[78]
I used to be told that Pythagoras and his disciples,
—who were almost fellow-countrymen of ours, inasmuch as they were formerly called “Italian
philosophers,”—never doubted that our souls were
emanations of the Universal Divine Mind. Moreover, I had clearly set before me the arguments
touching the immortality of the soul, delivered on the
last day of his life by Socrates, whom the oracle of
Apollo had pronounced the wisest of men. Why
multiply words? That is my conviction, that is what
I believe—since such is the lightning-like rapidity of
[p. 91]
the soul, such its wonderful memory of things that
are past, such its ability to forecast the future, such
its mastery of many arts, sciences, and inventions,
that its nature, which encompasses all these things,
cannot be mortal; and since the soul is always
active and has no source of motion because it is
self-moving, its motion will have no end, because
it will never leave itself; and since in its nature the
soul is of one substance and has nothing whatever
mingled with it unlike or dissimilar to itself, it
cannot be divided, and if it cannot be divided it
cannot perish.
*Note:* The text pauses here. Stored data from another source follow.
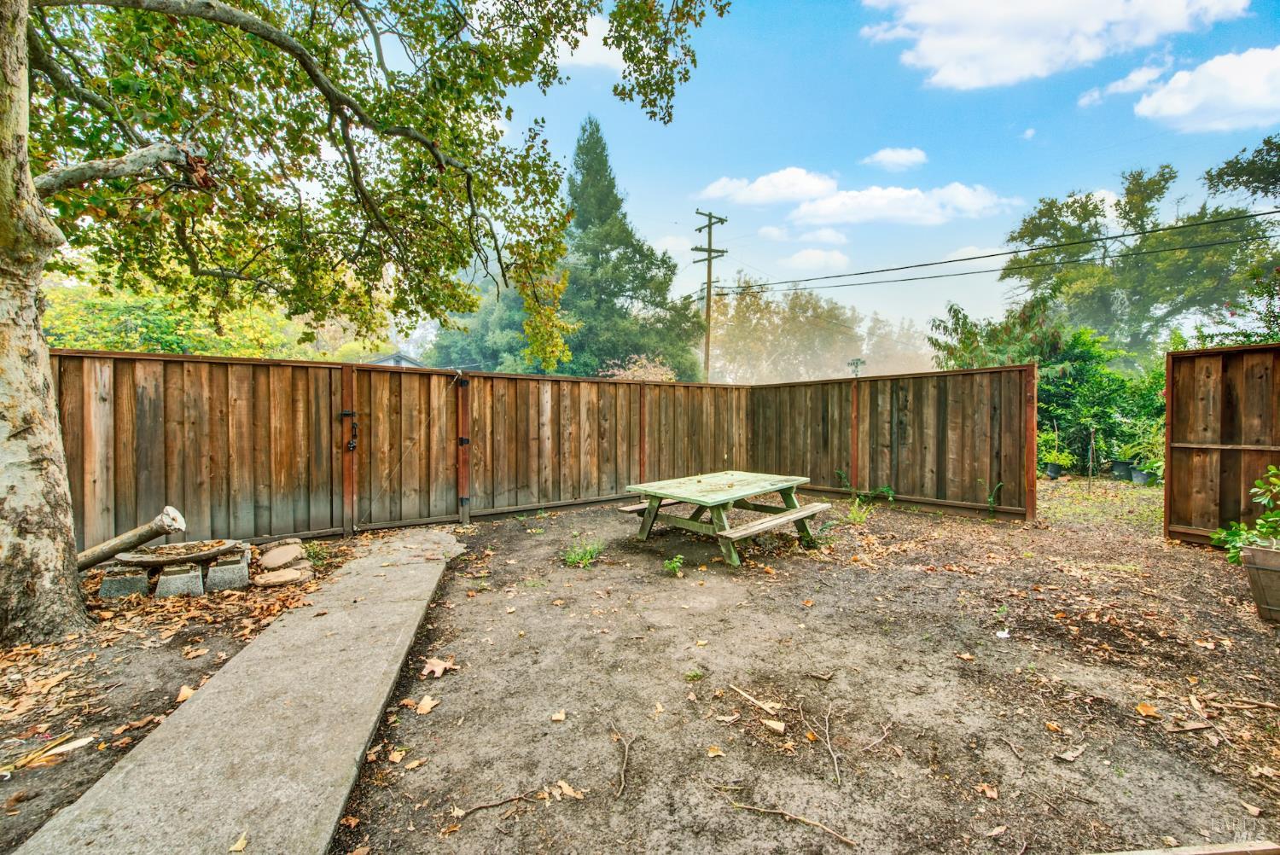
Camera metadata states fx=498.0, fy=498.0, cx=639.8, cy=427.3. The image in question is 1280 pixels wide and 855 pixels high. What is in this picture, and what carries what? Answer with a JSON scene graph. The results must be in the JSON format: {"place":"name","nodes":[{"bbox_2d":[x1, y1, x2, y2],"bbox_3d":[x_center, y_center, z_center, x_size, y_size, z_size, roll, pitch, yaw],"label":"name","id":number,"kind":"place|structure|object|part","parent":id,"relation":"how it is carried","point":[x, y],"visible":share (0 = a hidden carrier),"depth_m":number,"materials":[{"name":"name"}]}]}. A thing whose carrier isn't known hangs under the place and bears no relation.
{"place":"outdoors","nodes":[
{"label":"outdoors","id":0,"kind":"place"},
{"bbox_2d":[8,529,471,854],"label":"concrete path","id":1,"kind":"structure","parent":0,"point":[437,537],"materials":[{"name":"grey concrete"}]},
{"bbox_2d":[227,831,249,854],"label":"fallen leaf","id":2,"kind":"object","parent":1,"relation":"on","point":[234,848],"visible":0.99,"depth_m":1.74,"materials":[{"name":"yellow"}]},
{"bbox_2d":[259,541,305,567],"bbox_3d":[-3.537,1.256,4.945,0.405,0.139,0.481,-1,2,-34],"label":"stepping stone","id":3,"kind":"object","parent":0,"point":[276,554],"visible":0.98,"depth_m":4.85,"materials":[{"name":"stone"}]},
{"bbox_2d":[364,350,425,367],"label":"house","id":4,"kind":"structure","parent":0,"point":[394,357],"depth_m":25.04,"materials":[{"name":"paint"}]},
{"bbox_2d":[549,11,623,69],"label":"cloud","id":5,"kind":"structure","parent":0,"point":[602,31],"materials":[{"name":"white"}]},
{"bbox_2d":[698,168,840,207],"label":"cloud","id":6,"kind":"structure","parent":0,"point":[785,195],"materials":[{"name":"white"}]},
{"bbox_2d":[311,489,1279,854],"label":"dirt ground","id":7,"kind":"structure","parent":0,"point":[437,716],"materials":[{"name":"brown soil"}]},
{"bbox_2d":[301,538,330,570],"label":"weed","id":8,"kind":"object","parent":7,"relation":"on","point":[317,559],"visible":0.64,"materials":[{"name":"green plant"}]},
{"bbox_2d":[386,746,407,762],"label":"fallen leaf","id":9,"kind":"object","parent":7,"relation":"on","point":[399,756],"visible":0.97,"depth_m":2.27,"materials":[{"name":"brown plant"}]},
{"bbox_2d":[413,694,439,714],"bbox_3d":[-1.118,1.451,2.621,0.132,0.038,0.136,1,2,23],"label":"fallen leaf","id":10,"kind":"object","parent":7,"relation":"on","point":[427,709],"visible":0.98,"depth_m":2.61,"materials":[{"name":"brown plant"}]},
{"bbox_2d":[420,656,455,677],"bbox_3d":[-1.223,1.433,3.004,0.222,0.049,0.214,1,2,27],"label":"fallen leaf","id":11,"kind":"object","parent":7,"relation":"on","point":[439,672],"visible":0.95,"depth_m":2.97,"materials":[{"name":"brown plant"}]},
{"bbox_2d":[448,789,545,816],"bbox_3d":[-0.555,1.469,1.956,0.382,0.022,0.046,0,2,-14],"label":"stick","id":12,"kind":"object","parent":7,"relation":"on","point":[485,806],"visible":0.99,"depth_m":1.95,"materials":[{"name":"brown wood"}]},
{"bbox_2d":[39,351,1041,551],"bbox_3d":[-0.725,0.331,5.067,12.075,2.063,3.668,-1,2,-34],"label":"wooden fence","id":13,"kind":"object","parent":7,"relation":"on","point":[890,380],"visible":0.8,"depth_m":6.68,"materials":[{"name":"brown wood"}]},
{"bbox_2d":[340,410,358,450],"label":"gate latch","id":14,"kind":"object","parent":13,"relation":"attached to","point":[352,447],"visible":0.92,"depth_m":5.97,"materials":[{"name":"black metal"}]},
{"bbox_2d":[348,363,459,529],"bbox_3d":[-3.038,0.277,6.489,1.687,2.085,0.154,-1,2,-34],"label":"wooden gate","id":15,"kind":"structure","parent":13,"relation":"attached to","point":[416,380],"depth_m":6.42,"materials":[{"name":"brown wood"}]},
{"bbox_2d":[550,709,567,720],"bbox_3d":[-0.416,1.468,2.550,0.094,0.031,0.108,0,2,13],"label":"fallen leaf","id":16,"kind":"object","parent":7,"relation":"on","point":[562,716],"visible":0.98,"depth_m":2.54,"materials":[{"name":"brown plant"}]},
{"bbox_2d":[554,779,584,799],"bbox_3d":[-0.286,1.476,2.034,0.145,0.024,0.110,1,2,26],"label":"fallen leaf","id":17,"kind":"object","parent":7,"relation":"on","point":[567,791],"visible":0.95,"depth_m":2.03,"materials":[{"name":"brown plant"}]},
{"bbox_2d":[561,536,604,567],"bbox_3d":[-0.582,1.245,4.987,0.553,0.262,0.562,-1,2,-34],"label":"weed","id":18,"kind":"object","parent":7,"relation":"on","point":[587,556],"visible":0.88,"depth_m":4.96,"materials":[{"name":"green plant"}]},
{"bbox_2d":[611,727,634,796],"bbox_3d":[-0.071,1.445,2.162,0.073,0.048,0.383,0,2,-2],"label":"stick","id":19,"kind":"object","parent":7,"relation":"on","point":[622,776],"visible":0.98,"depth_m":2.16,"materials":[{"name":"brown wood"}]},
{"bbox_2d":[663,554,685,575],"bbox_3d":[0.298,1.279,4.601,0.234,0.203,0.249,1,2,17],"label":"small plant","id":20,"kind":"object","parent":7,"relation":"on","point":[675,564],"visible":0.97,"depth_m":4.60,"materials":[{"name":"green plant"}]},
{"bbox_2d":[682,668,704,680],"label":"weed","id":21,"kind":"object","parent":7,"relation":"on","point":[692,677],"visible":0.95,"depth_m":2.91,"materials":[{"name":"green plant"}]},
{"bbox_2d":[705,744,725,756],"bbox_3d":[0.336,1.474,2.274,0.103,0.027,0.108,0,2,13],"label":"fallen leaf","id":22,"kind":"object","parent":7,"relation":"on","point":[715,753],"visible":0.98,"depth_m":2.27,"materials":[{"name":"brown plant"}]},
{"bbox_2d":[616,471,831,567],"bbox_3d":[0.911,1.009,5.560,1.790,0.702,1.764,2,2,44],"label":"picnic table","id":23,"kind":"object","parent":7,"relation":"on","point":[740,494],"visible":0.98,"depth_m":5.33,"materials":[{"name":"wood"}]},
{"bbox_2d":[730,685,782,714],"bbox_3d":[0.617,1.437,2.628,0.361,0.021,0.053,2,2,44],"label":"stick","id":24,"kind":"object","parent":7,"relation":"on","point":[765,706],"visible":0.98,"depth_m":2.61,"materials":[{"name":"brown wood"}]},
{"bbox_2d":[759,716,785,732],"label":"wood chip","id":25,"kind":"object","parent":7,"relation":"on","point":[777,726],"visible":0.98,"depth_m":2.41,"materials":[{"name":"brown wood"}]},
{"bbox_2d":[730,799,860,846],"bbox_3d":[0.572,1.477,1.886,0.506,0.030,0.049,1,2,24],"label":"stick","id":26,"kind":"object","parent":7,"relation":"on","point":[793,816],"visible":0.99,"depth_m":1.88,"materials":[{"name":"brown wood"}]},
{"bbox_2d":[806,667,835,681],"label":"stick","id":27,"kind":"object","parent":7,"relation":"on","point":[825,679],"visible":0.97,"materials":[{"name":"brown wood"}]},
{"bbox_2d":[821,704,842,786],"bbox_3d":[0.872,1.438,2.265,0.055,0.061,0.444,0,2,4],"label":"stick","id":28,"kind":"object","parent":7,"relation":"on","point":[834,764],"visible":0.98,"depth_m":2.25,"materials":[{"name":"brown wood"}]},
{"bbox_2d":[844,496,876,524],"bbox_3d":[2.881,1.100,6.595,0.572,0.392,0.566,-1,2,-34],"label":"weed","id":29,"kind":"object","parent":7,"relation":"on","point":[858,517],"visible":0.81,"depth_m":6.60,"materials":[{"name":"green plant"}]},
{"bbox_2d":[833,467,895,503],"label":"plant","id":30,"kind":"object","parent":7,"relation":"on","point":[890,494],"visible":0.79,"depth_m":7.84,"materials":[{"name":"green plant"}]},
{"bbox_2d":[861,721,895,753],"bbox_3d":[1.115,1.468,2.354,0.312,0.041,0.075,-1,2,-34],"label":"stick","id":31,"kind":"object","parent":7,"relation":"on","point":[885,734],"visible":0.98,"depth_m":2.34,"materials":[{"name":"brown wood"}]},
{"bbox_2d":[977,781,999,799],"bbox_3d":[1.438,1.499,2.056,0.096,0.032,0.104,0,2,4],"label":"fallen leaf","id":32,"kind":"object","parent":7,"relation":"on","point":[990,794],"visible":0.97,"depth_m":2.06,"materials":[{"name":"brown plant"}]},
{"bbox_2d":[982,480,1005,514],"bbox_3d":[4.870,0.994,6.911,0.471,0.565,0.465,-1,2,-34],"label":"weed","id":33,"kind":"object","parent":7,"relation":"on","point":[990,499],"visible":0.93,"depth_m":6.93,"materials":[{"name":"green plant"}]},
{"bbox_2d":[994,628,1010,639],"bbox_3d":[2.452,1.392,3.379,0.105,0.038,0.114,0,2,14],"label":"white litter","id":34,"kind":"object","parent":7,"relation":"on","point":[1003,634],"visible":0.98,"depth_m":3.37,"materials":[{"name":"white paper"}]},
{"bbox_2d":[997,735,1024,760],"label":"stick","id":35,"kind":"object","parent":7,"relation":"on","point":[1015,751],"visible":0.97,"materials":[{"name":"brown wood"}]},
{"bbox_2d":[1055,744,1085,761],"bbox_3d":[1.952,1.471,2.261,0.151,0.027,0.104,0,2,-12],"label":"dry leaf","id":36,"kind":"object","parent":7,"relation":"on","point":[1066,756],"visible":0.98,"depth_m":2.25,"materials":[{"name":"brown plant"}]},
{"bbox_2d":[1134,701,1159,717],"bbox_3d":[2.600,1.442,2.551,0.136,0.041,0.143,0,2,8],"label":"fallen leaf","id":37,"kind":"object","parent":7,"relation":"on","point":[1145,709],"visible":0.96,"depth_m":2.54,"materials":[{"name":"brown plant"}]},
{"bbox_2d":[1092,839,1279,854],"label":"wooden board","id":38,"kind":"object","parent":7,"relation":"on","point":[1218,851],"visible":1,"depth_m":1.64,"materials":[{"name":"brown wood"}]},
{"bbox_2d":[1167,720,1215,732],"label":"stick","id":39,"kind":"object","parent":7,"relation":"on","point":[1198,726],"visible":0.98,"depth_m":2.42,"materials":[{"name":"brown wood"}]},
{"bbox_2d":[1163,343,1279,546],"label":"wooden fence","id":40,"kind":"object","parent":7,"relation":"on","point":[1173,395],"visible":0.95,"depth_m":5.45,"materials":[{"name":"brown wood"}]},
{"bbox_2d":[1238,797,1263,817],"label":"fallen leaf","id":41,"kind":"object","parent":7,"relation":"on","point":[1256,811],"visible":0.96,"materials":[{"name":"beige plant"}]},
{"bbox_2d":[1238,543,1279,623],"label":"wooden planter","id":42,"kind":"object","parent":7,"relation":"on","point":[1256,556],"visible":0.95,"depth_m":3.55,"materials":[{"name":"brown wood"}]},
{"bbox_2d":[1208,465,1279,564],"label":"potted plant","id":43,"kind":"object","parent":42,"relation":"in","point":[1260,522],"visible":0.93,"depth_m":3.62,"materials":[{"name":"green plant"}]},
{"bbox_2d":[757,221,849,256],"label":"cloud","id":44,"kind":"structure","parent":0,"point":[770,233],"materials":[{"name":"white"}]},
{"bbox_2d":[782,246,849,269],"label":"cloud","id":45,"kind":"structure","parent":0,"point":[805,260],"materials":[{"name":"white"}]},
{"bbox_2d":[456,0,1279,353],"label":"sky","id":46,"kind":"structure","parent":0,"point":[895,138],"materials":[{"name":"blue"}]},
{"bbox_2d":[861,146,927,170],"label":"cloud","id":47,"kind":"structure","parent":0,"point":[887,155],"materials":[{"name":"white"}]},
{"bbox_2d":[785,180,1018,227],"label":"cloud","id":48,"kind":"structure","parent":0,"point":[823,212],"materials":[{"name":"white"}]},
{"bbox_2d":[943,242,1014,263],"label":"cloud","id":49,"kind":"structure","parent":0,"point":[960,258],"materials":[{"name":"white"}]},
{"bbox_2d":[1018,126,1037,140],"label":"cloud","id":50,"kind":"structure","parent":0,"point":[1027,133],"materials":[{"name":"white"}]},
{"bbox_2d":[859,0,1251,89],"label":"cloud","id":51,"kind":"structure","parent":0,"point":[943,55],"materials":[{"name":"white"}]},
{"bbox_2d":[1034,475,1163,533],"label":"lawn","id":52,"kind":"structure","parent":0,"point":[1133,491],"materials":[{"name":"green plant"}]},
{"bbox_2d":[1043,460,1064,478],"bbox_3d":[8.781,0.923,10.618,0.417,0.311,0.409,-1,2,-34],"label":"plant pot","id":53,"kind":"object","parent":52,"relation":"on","point":[1056,469],"visible":0.84,"depth_m":10.49,"materials":[{"name":"black plastic"}]},
{"bbox_2d":[1036,429,1072,468],"bbox_3d":[8.473,0.446,10.312,0.789,0.770,0.760,-1,2,-34],"label":"potted plant","id":54,"kind":"object","parent":53,"relation":"in","point":[1053,455],"visible":0.75,"depth_m":10.19,"materials":[{"name":"green plant"}]},
{"bbox_2d":[1087,425,1095,487],"bbox_3d":[8.261,0.566,9.130,0.062,1.225,0.061,-1,2,-34],"label":"garden stake","id":55,"kind":"object","parent":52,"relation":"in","point":[1090,459],"visible":0.99,"depth_m":9.12,"materials":[{"name":"brown wood"}]},
{"bbox_2d":[1110,458,1134,480],"bbox_3d":[9.936,0.888,10.267,0.454,0.396,0.445,-1,2,-34],"label":"plant pot","id":56,"kind":"object","parent":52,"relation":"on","point":[1118,467],"visible":0.83,"depth_m":10.14,"materials":[{"name":"grey plastic"}]},
{"bbox_2d":[1129,465,1154,485],"bbox_3d":[9.789,0.962,9.721,0.423,0.308,0.421,-1,2,-34],"label":"plant pot","id":57,"kind":"object","parent":52,"relation":"on","point":[1143,474],"visible":0.72,"depth_m":9.62,"materials":[{"name":"grey plastic"}]},
{"bbox_2d":[1122,421,1163,477],"bbox_3d":[9.709,0.391,9.428,0.904,1.037,0.881,-1,2,-34],"label":"potted plant","id":58,"kind":"object","parent":57,"relation":"in","point":[1148,464],"visible":0.67,"depth_m":9.41,"materials":[{"name":"green plant"}]},
{"bbox_2d":[1074,62,1172,107],"label":"cloud","id":59,"kind":"structure","parent":0,"point":[1120,83],"materials":[{"name":"white"}]},
{"bbox_2d":[1131,46,1279,134],"label":"cloud","id":60,"kind":"structure","parent":0,"point":[1176,108],"materials":[{"name":"white"}]},
{"label":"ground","id":61,"kind":"structure","parent":0},
{"bbox_2d":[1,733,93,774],"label":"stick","id":62,"kind":"object","parent":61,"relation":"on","point":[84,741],"visible":0.93,"depth_m":2.20,"materials":[{"name":"brown wood"}]},
{"bbox_2d":[98,564,150,598],"bbox_3d":[-4.291,1.272,4.223,0.254,0.192,0.399,-1,2,-20],"label":"concrete block","id":63,"kind":"object","parent":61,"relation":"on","point":[136,579],"visible":0.83,"depth_m":4.06,"materials":[{"name":"grey concrete"}]},
{"bbox_2d":[155,560,204,597],"bbox_3d":[-3.875,1.268,4.238,0.258,0.206,0.355,-1,2,-34],"label":"concrete block","id":64,"kind":"object","parent":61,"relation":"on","point":[191,574],"visible":0.91,"depth_m":4.11,"materials":[{"name":"grey concrete"}]},
{"bbox_2d":[113,539,241,567],"bbox_3d":[-4.046,1.121,4.409,0.863,0.100,0.698,-1,2,-34],"label":"birdbath bowl","id":65,"kind":"object","parent":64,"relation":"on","point":[154,561],"visible":0.91,"depth_m":4.36,"materials":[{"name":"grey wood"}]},
{"bbox_2d":[74,505,187,569],"bbox_3d":[-4.592,0.973,4.325,1.026,0.465,0.318,0,2,2],"label":"log","id":66,"kind":"object","parent":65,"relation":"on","point":[121,539],"visible":0.86,"depth_m":4.31,"materials":[{"name":"wood"}]},
{"bbox_2d":[44,261,320,356],"bbox_3d":[-14.237,-1.874,14.787,7.509,5.588,6.943,-1,2,-34],"label":"tree","id":67,"kind":"object","parent":61,"relation":"on","point":[136,350],"visible":0.31,"depth_m":13.34,"materials":[{"name":"green plant"}]},
{"bbox_2d":[175,683,196,702],"bbox_3d":[-2.501,1.469,2.769,0.167,0.062,0.162,1,2,19],"label":"fallen leaf","id":68,"kind":"object","parent":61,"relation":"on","point":[178,699],"visible":0.68,"depth_m":2.74,"materials":[{"name":"brown plant"}]},
{"bbox_2d":[206,549,250,590],"bbox_3d":[-3.608,1.253,4.402,0.239,0.213,0.397,-1,2,-34],"label":"concrete block","id":69,"kind":"object","parent":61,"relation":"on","point":[213,572],"visible":0.92,"depth_m":4.25,"materials":[{"name":"grey concrete"}]},
{"bbox_2d":[255,565,309,586],"bbox_3d":[-3.172,1.328,4.447,0.401,0.080,0.399,-1,2,-34],"label":"stone","id":70,"kind":"object","parent":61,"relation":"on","point":[276,579],"visible":0.99,"depth_m":4.37,"materials":[{"name":"stone"}]},
{"bbox_2d":[0,0,715,639],"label":"tree","id":71,"kind":"object","parent":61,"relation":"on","point":[38,240],"visible":0.99,"depth_m":3.55,"materials":[{"name":"plant"}]},
{"label":"tree trunk","id":72,"kind":"part","parent":71,"relation":"part of","materials":[{"name":"wood"}]},
{"bbox_2d":[424,271,539,371],"bbox_3d":[-7.792,-4.182,29.288,8.645,10.385,8.898,-1,2,-34],"label":"tree","id":73,"kind":"object","parent":61,"relation":"on","point":[514,360],"visible":0.39,"depth_m":26.22,"materials":[{"name":"green plant"}]},
{"bbox_2d":[558,116,703,382],"bbox_3d":[-1.699,-7.572,26.557,9.117,16.547,9.163,-1,2,-34],"label":"conifer tree","id":74,"kind":"object","parent":61,"relation":"on","point":[584,185],"visible":0.68,"depth_m":24.83,"materials":[{"name":"green plant"}]},
{"bbox_2d":[600,353,676,381],"bbox_3d":[-0.079,-0.793,17.044,3.112,3.302,3.270,0,2,15],"label":"shrub","id":75,"kind":"object","parent":61,"relation":"on","point":[627,372],"visible":0.36,"depth_m":16.65,"materials":[{"name":"plant"}]},
{"bbox_2d":[692,208,727,383],"bbox_3d":[3.023,-4.000,21.924,1.336,10.921,0.748,-1,2,-34],"label":"utility pole","id":76,"kind":"object","parent":61,"relation":"on","point":[710,250],"visible":0.71,"depth_m":21.78,"materials":[{"name":"brown wood"}]},
{"bbox_2d":[698,205,1279,294],"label":"power line","id":77,"kind":"object","parent":76,"relation":"attached to","point":[975,258],"visible":0.95,"depth_m":13.41,"materials":[{"name":"black metal"}]},
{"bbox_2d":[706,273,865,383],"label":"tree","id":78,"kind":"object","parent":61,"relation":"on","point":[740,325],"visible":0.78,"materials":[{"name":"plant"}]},
{"bbox_2d":[847,357,865,377],"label":"sign","id":79,"kind":"object","parent":61,"relation":"on","point":[858,360],"visible":0.57,"depth_m":17.52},
{"bbox_2d":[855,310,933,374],"label":"tree","id":80,"kind":"object","parent":61,"relation":"on","point":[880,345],"visible":0.57,"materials":[{"name":"plant"}]},
{"bbox_2d":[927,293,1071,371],"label":"tree","id":81,"kind":"object","parent":61,"relation":"on","point":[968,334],"visible":0.48,"depth_m":11.96,"materials":[{"name":"green plant"}]},
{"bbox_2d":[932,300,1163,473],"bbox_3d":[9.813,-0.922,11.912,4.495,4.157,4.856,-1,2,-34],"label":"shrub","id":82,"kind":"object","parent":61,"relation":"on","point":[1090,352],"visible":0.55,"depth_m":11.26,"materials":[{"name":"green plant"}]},
{"bbox_2d":[1000,152,1279,353],"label":"tree","id":83,"kind":"object","parent":61,"relation":"on","point":[1163,173],"visible":0.85,"depth_m":18.93,"materials":[{"name":"green plant"}]},
{"bbox_2d":[1202,133,1279,202],"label":"tree","id":84,"kind":"object","parent":61,"relation":"on","point":[1248,175],"visible":0.98,"depth_m":13.26,"materials":[{"name":"green plant"}]}
]}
And a strong argument that men's
knowledge of numerous things antedates their
birth is the fact that mere children, in studying
difficult subjects, so quickly lay hold upon innumerable things that they seem not to be then learning
them for the first time, but to be recalling and
remembering them. This, in substance, is Plato's
teaching.1
1 Cf. Plato, Phaedo 72 E-73 B, 78–80; Phaedrus 245 c.